Ce protocole met en évidence le rôle du sodium en tant que deuxième messager et montre également l’existence de pools d’ubiquinol partiellement différenciés. Cette technique démontre une approche extrêmement simple pour l’étude des pools d’ubiquinol qui nécessite par ailleurs des modèles cellulaires très spécifiques. Cette approche peut être utilisée pour l’étude du transfert d’électrons dans d’autres membranes, en particulier des enzymes dans les gouttes lipidiques.
Divisez les échantillons en quatre sous-échantillons de 20 microgrammes chacun et étiquetez-les A à D.Divisez les échantillons A et B en deux sous-échantillons de 10 microgrammes chacun et étiquetez-les comme A1, A2, B1 et B2. Préparez le tampon C1/C2 comme décrit dans le protocole texte et préchauffez à 37 degrés Celsius. Dans une cuvette d’un millilitre, ajouter chacun des sous-échantillons à 30 microlitres de cytochrome c et 10 microlitres de malonate. Ajouter un tampon C1/C2 pour porter le volume à 980 microlitres dans les cuvettes A1 et B1 et 979 microlitres dans A2 et B2. Ajouter 10 microlitres de chlorure de potassium à une molaire dans les cuvettes A1 et A2 et 10 microlitres de chlorure de sodium à une molaire dans B1 et B2. Ajouter un microlitre de roténone millimolaire dans les cuvettes A2 et B2. Juste avant la mesure, ajoutez 10 microlitres de NADH de 10 millimolaires dans toutes les cuvettes.
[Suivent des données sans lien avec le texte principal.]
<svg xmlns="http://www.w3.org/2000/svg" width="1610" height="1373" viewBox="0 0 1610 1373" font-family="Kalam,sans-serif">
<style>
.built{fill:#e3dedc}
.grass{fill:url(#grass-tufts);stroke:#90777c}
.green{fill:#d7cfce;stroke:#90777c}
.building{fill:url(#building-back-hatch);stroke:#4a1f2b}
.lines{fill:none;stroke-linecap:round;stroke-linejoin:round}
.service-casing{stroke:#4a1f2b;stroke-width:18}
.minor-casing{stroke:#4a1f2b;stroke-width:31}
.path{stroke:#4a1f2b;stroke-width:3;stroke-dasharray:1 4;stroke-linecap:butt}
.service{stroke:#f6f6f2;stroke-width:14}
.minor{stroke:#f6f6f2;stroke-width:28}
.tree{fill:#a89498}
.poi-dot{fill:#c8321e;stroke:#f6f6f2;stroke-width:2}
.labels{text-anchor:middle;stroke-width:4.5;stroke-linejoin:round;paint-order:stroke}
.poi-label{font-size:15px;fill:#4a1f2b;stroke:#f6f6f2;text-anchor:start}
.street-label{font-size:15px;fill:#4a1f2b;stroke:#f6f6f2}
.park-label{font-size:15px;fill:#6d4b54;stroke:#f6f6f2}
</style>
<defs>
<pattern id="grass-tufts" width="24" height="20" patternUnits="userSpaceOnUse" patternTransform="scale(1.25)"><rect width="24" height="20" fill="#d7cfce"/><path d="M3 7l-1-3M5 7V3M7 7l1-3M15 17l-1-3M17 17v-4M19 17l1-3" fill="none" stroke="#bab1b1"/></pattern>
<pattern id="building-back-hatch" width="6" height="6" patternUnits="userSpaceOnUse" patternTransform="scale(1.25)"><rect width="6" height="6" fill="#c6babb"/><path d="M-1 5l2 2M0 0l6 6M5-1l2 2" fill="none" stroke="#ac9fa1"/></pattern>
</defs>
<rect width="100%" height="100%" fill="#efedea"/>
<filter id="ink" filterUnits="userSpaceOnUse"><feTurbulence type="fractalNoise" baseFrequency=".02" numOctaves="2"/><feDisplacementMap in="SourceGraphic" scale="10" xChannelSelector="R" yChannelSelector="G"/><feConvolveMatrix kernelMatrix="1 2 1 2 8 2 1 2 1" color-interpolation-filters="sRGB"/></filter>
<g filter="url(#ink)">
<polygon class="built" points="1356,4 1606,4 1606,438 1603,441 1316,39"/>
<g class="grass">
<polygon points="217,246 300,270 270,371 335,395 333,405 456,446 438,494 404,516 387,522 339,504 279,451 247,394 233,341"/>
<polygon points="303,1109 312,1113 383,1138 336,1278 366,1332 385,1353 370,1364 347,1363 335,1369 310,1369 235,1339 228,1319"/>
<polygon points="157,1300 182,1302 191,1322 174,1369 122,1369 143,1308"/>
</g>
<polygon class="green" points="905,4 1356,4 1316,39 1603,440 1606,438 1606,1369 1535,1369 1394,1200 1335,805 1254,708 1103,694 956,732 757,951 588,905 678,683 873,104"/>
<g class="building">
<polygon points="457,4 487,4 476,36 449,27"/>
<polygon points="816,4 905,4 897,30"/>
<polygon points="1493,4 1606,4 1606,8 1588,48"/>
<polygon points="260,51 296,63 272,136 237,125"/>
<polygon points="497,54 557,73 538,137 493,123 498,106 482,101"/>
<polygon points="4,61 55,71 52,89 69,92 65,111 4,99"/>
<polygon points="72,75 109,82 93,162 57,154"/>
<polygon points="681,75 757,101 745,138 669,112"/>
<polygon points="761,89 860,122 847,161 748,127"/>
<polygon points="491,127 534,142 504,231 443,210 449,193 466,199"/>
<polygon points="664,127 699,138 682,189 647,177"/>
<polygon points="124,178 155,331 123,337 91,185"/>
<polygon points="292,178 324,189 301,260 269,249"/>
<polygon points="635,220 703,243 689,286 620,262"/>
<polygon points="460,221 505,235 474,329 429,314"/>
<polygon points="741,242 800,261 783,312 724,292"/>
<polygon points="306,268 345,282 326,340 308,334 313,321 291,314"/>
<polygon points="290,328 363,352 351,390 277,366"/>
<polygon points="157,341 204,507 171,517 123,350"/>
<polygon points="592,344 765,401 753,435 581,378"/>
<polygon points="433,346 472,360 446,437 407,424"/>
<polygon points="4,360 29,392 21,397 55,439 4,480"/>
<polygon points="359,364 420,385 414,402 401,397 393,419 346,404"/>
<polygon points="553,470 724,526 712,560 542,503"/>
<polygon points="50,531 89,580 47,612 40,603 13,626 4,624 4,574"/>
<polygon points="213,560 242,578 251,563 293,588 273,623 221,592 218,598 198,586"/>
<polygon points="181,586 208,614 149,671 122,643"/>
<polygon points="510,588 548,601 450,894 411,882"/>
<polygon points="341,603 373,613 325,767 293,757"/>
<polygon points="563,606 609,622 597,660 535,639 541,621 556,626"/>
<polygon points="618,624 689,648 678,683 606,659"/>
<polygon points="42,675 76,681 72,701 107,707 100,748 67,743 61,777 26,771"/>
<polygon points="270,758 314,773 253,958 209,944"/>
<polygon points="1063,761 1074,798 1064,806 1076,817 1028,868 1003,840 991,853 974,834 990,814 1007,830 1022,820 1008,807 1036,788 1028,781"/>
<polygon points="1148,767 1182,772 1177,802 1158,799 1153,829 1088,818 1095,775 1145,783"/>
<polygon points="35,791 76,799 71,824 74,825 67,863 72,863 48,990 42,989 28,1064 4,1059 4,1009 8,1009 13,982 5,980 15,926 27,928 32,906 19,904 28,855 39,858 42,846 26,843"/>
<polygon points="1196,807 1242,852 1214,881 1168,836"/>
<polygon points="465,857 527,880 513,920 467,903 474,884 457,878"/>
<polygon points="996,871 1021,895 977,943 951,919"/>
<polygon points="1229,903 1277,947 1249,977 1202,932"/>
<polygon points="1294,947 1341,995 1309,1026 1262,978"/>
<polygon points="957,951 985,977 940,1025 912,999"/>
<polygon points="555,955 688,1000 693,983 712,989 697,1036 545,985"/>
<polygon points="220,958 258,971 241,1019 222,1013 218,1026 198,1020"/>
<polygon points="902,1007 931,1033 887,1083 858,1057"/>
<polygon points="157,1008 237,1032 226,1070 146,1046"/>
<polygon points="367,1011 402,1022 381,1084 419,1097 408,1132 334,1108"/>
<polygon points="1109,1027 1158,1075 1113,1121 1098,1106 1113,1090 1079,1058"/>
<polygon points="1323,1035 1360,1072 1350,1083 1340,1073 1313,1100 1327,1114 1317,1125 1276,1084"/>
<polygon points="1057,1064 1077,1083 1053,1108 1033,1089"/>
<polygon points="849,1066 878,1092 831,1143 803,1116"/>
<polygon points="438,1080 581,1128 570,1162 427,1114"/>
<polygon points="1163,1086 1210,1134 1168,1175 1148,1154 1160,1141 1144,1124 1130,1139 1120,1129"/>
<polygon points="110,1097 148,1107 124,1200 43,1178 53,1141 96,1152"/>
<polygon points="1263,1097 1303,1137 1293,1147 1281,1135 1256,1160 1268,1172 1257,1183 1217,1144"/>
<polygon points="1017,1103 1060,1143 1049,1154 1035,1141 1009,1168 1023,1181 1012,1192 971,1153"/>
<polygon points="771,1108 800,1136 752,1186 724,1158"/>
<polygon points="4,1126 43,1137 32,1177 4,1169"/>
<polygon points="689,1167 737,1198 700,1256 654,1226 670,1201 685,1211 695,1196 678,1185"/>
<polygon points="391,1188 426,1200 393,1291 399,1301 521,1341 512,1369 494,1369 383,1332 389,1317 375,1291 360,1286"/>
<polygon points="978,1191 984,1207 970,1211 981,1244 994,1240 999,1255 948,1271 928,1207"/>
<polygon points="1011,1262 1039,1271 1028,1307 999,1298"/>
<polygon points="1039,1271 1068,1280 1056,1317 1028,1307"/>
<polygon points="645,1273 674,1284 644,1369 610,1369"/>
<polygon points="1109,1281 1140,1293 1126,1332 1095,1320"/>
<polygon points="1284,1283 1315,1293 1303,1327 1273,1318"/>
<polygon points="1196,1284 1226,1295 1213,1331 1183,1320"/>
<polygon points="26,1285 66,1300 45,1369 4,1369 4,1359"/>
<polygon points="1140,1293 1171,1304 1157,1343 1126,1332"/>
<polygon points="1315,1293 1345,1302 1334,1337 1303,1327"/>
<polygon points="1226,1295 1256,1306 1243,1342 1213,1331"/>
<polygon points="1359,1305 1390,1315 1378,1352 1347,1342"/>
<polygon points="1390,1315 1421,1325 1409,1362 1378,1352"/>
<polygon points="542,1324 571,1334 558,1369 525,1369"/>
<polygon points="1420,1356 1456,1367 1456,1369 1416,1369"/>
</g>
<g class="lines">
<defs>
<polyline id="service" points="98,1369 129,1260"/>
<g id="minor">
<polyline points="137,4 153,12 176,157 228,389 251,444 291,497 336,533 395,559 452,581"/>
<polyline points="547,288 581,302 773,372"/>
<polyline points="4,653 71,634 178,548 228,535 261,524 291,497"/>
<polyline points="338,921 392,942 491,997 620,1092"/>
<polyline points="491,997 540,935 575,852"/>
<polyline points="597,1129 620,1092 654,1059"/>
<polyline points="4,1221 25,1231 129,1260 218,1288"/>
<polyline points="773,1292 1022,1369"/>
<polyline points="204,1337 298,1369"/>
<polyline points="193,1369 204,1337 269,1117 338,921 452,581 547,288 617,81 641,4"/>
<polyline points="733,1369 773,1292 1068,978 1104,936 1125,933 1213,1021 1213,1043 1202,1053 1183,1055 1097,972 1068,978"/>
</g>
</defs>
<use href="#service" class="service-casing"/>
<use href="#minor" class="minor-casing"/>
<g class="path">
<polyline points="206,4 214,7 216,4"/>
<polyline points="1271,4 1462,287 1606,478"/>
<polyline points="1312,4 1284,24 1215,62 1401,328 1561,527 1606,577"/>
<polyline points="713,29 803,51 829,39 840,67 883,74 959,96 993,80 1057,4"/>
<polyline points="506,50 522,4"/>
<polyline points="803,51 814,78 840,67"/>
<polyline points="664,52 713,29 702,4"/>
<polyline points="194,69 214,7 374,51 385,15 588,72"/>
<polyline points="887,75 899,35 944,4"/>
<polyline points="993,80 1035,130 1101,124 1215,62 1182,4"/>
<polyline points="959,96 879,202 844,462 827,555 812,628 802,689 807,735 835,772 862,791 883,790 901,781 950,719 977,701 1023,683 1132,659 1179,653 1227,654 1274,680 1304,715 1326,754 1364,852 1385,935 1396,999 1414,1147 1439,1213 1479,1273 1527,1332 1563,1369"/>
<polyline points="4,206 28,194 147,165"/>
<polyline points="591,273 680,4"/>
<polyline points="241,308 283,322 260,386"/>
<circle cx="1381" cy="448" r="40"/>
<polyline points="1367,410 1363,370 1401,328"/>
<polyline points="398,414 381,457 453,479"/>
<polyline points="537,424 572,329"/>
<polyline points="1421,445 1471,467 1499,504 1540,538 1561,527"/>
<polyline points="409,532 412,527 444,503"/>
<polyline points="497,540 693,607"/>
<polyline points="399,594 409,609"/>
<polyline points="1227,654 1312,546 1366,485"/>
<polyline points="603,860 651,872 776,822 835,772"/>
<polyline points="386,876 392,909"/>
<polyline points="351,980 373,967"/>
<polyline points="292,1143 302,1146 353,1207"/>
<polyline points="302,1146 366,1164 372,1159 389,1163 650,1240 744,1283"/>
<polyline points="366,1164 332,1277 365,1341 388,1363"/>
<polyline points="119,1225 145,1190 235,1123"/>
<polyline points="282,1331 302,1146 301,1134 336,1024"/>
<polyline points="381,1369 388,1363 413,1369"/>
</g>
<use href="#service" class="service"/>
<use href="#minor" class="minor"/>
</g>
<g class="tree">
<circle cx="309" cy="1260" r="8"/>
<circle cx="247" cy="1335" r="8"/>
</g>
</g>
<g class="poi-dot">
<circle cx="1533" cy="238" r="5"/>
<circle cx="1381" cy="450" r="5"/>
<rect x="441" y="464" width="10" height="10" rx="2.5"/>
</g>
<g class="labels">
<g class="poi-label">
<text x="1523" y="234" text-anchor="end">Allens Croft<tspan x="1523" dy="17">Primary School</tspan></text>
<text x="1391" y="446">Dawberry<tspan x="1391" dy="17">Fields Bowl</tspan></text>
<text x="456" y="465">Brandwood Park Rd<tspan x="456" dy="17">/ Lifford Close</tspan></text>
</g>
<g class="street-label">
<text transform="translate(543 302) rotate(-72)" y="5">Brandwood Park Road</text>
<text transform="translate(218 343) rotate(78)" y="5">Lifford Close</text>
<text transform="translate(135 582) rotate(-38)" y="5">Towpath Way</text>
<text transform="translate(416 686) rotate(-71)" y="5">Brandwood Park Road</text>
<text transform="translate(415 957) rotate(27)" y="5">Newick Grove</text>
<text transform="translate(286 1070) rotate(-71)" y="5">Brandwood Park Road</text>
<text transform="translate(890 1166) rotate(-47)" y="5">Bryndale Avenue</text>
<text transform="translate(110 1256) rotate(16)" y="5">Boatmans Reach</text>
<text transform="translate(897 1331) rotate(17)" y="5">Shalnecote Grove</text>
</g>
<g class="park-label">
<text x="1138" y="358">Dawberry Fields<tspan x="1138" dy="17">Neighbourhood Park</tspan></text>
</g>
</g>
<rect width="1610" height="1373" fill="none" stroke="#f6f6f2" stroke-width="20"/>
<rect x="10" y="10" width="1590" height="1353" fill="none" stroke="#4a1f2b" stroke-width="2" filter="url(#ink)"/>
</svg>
Retournez la cuvette trois fois et placez-la dans le spectrophotomètre. Dans le logiciel ci-joint, cliquez sur Mesurer puis Paramètres, puis allez dans Général et réglez les paramètres de mesure à une longueur d’onde de 550 nanomètres et à quatre minutes de lecture. Cliquez sur OK et Démarrer pour commencer l’expérience.
À la fin de la mesure, enregistrez la pente comprenant l’augmentation linéaire de l’absorbance en cliquant sur Fichier et Enregistrer sous.Divisez les échantillons C et D en deux sous-échantillons de 10 microgrammes chacun et étiquetez-les comme C1, C2, D1 et D2. Mélanger chacun des sous-échantillons dans une cuvette d’un millilitre avec 30 microlitres de cytochrome c et un microlitre de roténone. Ajouter le tampon C1/C2 préchauffé à 37 degrés Celsius pour porter le volume à 980 microlitres dans les cuvettes C1 et D1 et 970 microlitres en C2 et D2. Ajouter 10 microlitres de chlorure de potassium à une molaire dans les cuvettes C1 et C2 et 10 microlitres de chlorure de sodium à une molaire dans D1 et D2. Ajouter un microlitre d’antimycine A millimolaire dans les cuvettes C2 et D2 juste avant la mesure et 10 microlitres de succinate d’une molaire dans toutes les cuvettes. Retournez la cuvette trois fois et placez-la dans le spectrophotomètre.
Effectuer la mesure et enregistrer la pente comprenant l’augmentation linéaire de l’absorbance à la fin de la mesure. Ce protocole a été utilisé pour étudier l’effet des ions sodium sur la réduction du cytochrome c par les membranes mitochondriales lors de l’ajout de NADH ou de succinate. Les traces d’absorbance générées à 550 nanomètres pour les échantillons A et B ont été corrigées pour leur inhibition correspondante.
Ces traces ont montré une pente similaire, indiquant une activité similaire de NADH-cytochrome c oxydoréductase. Cependant, les traces pour les échantillons C et D étaient différentes, montrant que l’activité succinate-cytochrome c oxydoréductase de l’échantillon C est supérieure à celle de l’échantillon D.In afin de normaliser la quantité de changement mesurée avec cette technique, d’autres méthodes peuvent être effectuées plus loin, telles que l’activité isolée du complexe I, le complexe II ou le complexe III. En utilisant cette technique, nous explorons les paramètres physiologiques dans lesquels le sodium peut être impliqué en tant que deuxième messager.